Question

In a first order reaction, 87.5% of reactant is converted into product in 15 minutes. The rate constant for the reaction is given by

• A. \(\dfrac{0.693}{5}\ \text{min}^{-1}\)
• B. \(\dfrac{0.693}{15}\ \text{min}^{-1}\)
• C. \(\dfrac{5}{0.693}\ \text{min}^{-1}\)
• D. \(0.693 \times 5\ \text{min}^{-1}\)

Hint:

For first order reactions, the half-life is constant and independent of initial concentration.

Answer 1

The Correct Option is A

Step 1: Determine fraction of reactant remaining.
If 87.5% reacts, then remaining reactant \(= 12.5% = \frac{1}{8}\).

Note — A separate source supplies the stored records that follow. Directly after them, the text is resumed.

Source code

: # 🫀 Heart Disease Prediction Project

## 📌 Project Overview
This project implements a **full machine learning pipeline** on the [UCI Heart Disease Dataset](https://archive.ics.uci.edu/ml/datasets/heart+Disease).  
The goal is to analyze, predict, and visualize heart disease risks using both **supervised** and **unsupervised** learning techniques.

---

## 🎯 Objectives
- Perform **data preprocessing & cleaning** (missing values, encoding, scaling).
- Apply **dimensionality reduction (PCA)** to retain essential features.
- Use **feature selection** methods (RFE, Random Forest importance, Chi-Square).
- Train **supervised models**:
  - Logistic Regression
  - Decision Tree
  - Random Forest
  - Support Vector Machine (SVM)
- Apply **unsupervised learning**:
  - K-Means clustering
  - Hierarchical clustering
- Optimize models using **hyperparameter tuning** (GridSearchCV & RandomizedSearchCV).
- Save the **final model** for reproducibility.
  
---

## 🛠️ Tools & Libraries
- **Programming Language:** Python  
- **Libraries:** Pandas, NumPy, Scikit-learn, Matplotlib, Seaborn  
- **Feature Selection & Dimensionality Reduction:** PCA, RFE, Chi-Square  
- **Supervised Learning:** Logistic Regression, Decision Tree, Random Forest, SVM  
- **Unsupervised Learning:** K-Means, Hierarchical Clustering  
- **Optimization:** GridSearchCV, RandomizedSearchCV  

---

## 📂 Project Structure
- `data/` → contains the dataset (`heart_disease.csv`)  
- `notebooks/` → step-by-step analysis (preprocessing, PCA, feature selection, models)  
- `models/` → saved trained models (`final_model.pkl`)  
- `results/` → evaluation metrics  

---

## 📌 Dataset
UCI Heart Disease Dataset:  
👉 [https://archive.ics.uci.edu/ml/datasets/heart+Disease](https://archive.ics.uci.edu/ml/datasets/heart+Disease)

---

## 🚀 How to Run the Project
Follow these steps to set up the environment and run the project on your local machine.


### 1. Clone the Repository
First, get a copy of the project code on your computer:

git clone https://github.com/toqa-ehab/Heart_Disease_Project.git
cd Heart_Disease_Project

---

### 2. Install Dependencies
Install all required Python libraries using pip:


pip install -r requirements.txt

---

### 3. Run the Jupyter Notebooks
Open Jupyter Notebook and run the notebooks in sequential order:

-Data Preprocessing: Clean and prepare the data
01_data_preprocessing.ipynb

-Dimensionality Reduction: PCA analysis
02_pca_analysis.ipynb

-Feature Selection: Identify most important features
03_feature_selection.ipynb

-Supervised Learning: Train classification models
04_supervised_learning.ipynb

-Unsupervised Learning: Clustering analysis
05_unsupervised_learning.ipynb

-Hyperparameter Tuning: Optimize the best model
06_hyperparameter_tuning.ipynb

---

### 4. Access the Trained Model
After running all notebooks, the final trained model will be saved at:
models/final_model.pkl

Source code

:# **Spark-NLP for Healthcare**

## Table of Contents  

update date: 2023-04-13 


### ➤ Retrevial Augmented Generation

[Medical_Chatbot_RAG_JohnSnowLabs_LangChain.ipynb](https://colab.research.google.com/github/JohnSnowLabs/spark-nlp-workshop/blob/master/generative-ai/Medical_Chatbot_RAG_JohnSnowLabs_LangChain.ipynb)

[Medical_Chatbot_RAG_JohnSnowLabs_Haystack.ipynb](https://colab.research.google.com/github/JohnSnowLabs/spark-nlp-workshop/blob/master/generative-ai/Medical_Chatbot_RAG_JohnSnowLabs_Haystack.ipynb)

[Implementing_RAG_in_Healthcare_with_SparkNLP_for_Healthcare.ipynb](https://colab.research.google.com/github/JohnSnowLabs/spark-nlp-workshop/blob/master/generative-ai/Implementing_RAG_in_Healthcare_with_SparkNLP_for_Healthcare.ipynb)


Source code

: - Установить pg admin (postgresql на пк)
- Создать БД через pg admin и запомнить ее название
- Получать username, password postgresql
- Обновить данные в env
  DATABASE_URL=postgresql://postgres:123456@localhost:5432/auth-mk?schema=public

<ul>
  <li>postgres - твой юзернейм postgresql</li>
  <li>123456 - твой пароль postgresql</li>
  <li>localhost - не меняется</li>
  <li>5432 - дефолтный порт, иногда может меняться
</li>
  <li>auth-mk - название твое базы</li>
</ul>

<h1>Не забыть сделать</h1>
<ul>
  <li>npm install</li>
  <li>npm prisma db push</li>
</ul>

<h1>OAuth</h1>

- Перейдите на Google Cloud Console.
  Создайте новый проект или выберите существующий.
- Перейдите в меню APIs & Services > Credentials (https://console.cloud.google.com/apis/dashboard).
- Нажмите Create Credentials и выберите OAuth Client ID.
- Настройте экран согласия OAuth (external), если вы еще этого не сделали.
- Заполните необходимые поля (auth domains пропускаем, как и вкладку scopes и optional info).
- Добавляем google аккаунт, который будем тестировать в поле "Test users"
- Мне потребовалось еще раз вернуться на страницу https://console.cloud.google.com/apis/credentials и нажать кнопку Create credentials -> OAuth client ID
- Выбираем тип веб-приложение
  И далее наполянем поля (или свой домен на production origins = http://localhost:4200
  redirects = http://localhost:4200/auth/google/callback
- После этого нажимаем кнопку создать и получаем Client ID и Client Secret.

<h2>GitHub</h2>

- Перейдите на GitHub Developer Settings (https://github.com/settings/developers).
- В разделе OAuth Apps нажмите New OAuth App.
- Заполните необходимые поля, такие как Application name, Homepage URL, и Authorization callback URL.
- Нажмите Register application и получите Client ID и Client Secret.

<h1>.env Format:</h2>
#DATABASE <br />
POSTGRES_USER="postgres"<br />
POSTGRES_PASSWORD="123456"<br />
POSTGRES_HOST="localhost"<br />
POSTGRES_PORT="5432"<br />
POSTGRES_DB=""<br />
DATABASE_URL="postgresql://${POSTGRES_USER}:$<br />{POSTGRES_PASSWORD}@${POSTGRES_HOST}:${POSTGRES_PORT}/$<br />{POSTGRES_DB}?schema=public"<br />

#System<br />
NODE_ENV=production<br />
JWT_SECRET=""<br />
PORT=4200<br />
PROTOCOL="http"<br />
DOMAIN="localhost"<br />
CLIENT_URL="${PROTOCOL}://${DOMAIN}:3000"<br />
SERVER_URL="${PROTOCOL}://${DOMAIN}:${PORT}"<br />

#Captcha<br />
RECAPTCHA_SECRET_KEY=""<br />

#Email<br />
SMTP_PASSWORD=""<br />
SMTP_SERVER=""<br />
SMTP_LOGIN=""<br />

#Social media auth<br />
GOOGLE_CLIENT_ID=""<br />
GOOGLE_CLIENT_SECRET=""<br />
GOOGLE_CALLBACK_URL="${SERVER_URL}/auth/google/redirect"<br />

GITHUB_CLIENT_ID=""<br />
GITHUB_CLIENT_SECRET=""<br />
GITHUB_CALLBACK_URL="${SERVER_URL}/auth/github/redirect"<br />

Step 2: Relate to half-life.
For a first order reaction: \[ \left(\frac{1}{2}\right)^n = \frac{1}{8} \Rightarrow n = 3 \] Thus, 3 half-lives have elapsed in 15 minutes.

Step 3: Calculate half-life.
\[ t_{1/2} = \frac{15}{3} = 5\ \text{min} \]

Step 4: Calculate rate constant.
For first order reaction: \[ k = \frac{0.693}{t_{1/2}} = \frac{0.693}{5}\ \text{min}^{-1} \]

Step 5: Conclusion.
The rate constant is \(\dfrac{0.693}{5}\ \text{min}^{-1}\).